A geringonças mágicas representam bem o avanço tecnológico de outras nações. Afinal, tecnologia é vista como magia por pessoas que sempre viveram sem acesso a nada além do básico à sobrevivência.

A solidariedade é sempre tocada na obra. O "herói" da trama é bem recebido por todos, sempre solícitos em lhe ajudar. E, na última cena da obra (ou melhor: na última fotografia do álbum) vemos como essa cultura é repassada. Todos se ajudam, até mesmo os animais, na intenção de criar uma nação a todos próspera. Não há como não associar essa chegada à imigração de europeus à América nas primeiras décadas do século XX. A triagem do imigrantes (inclusive os exames de saúde) nos remete à Ilha Ellis, nos Estados Unidos. E as grandes estátuas na chegada nos recordam a Estátua da Liberdade e diversos outros monumentos de países livres.

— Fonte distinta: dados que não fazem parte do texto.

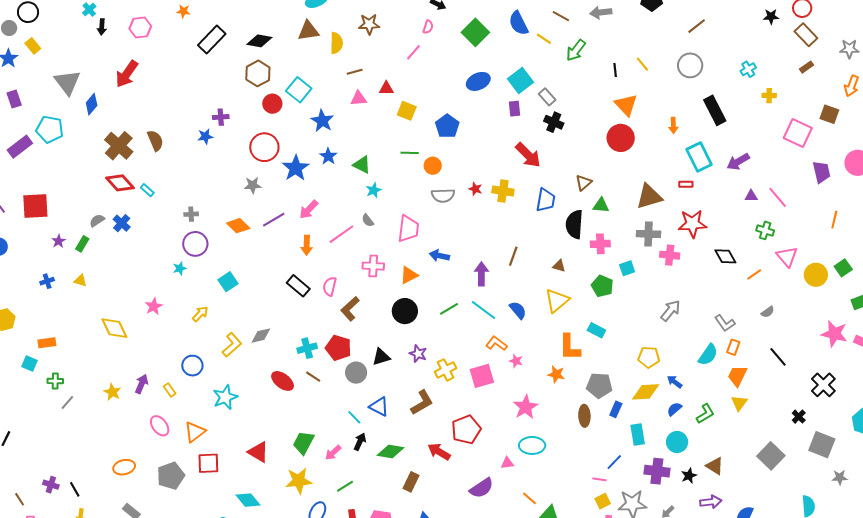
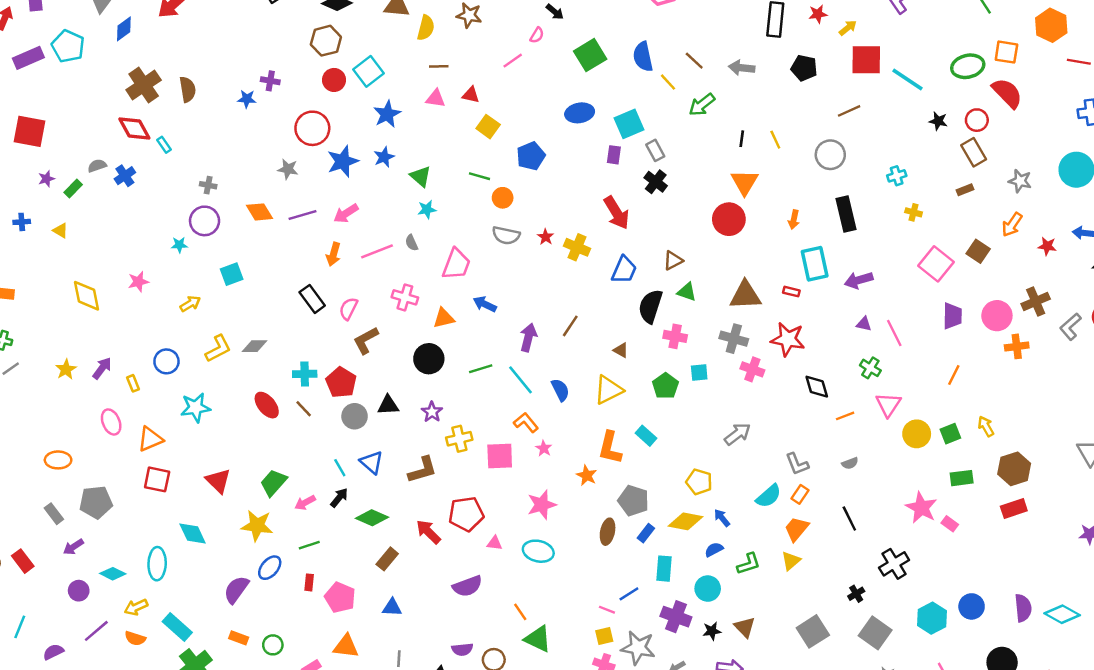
pink triangle: (507, 463) -> (495, 543), moved
gray pentagon: (171, 476) -> (96, 502), moved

Aqui no blogue já comentei diversas obras "mudas". Acredito que o desafio máximo de qualquer quadrinista é elaborar algo assim. É um trabalho para poucos. Recomendo, sempre, esses ápices da narrativa gráfica, a exemplo de O Sistema, Pinóquio e obras de Gustavo Duarte, incluindo a mais recente Monstros!. Enfim, é isso. Li, gostei e queria recomendar a todos que gostam de boas HQs.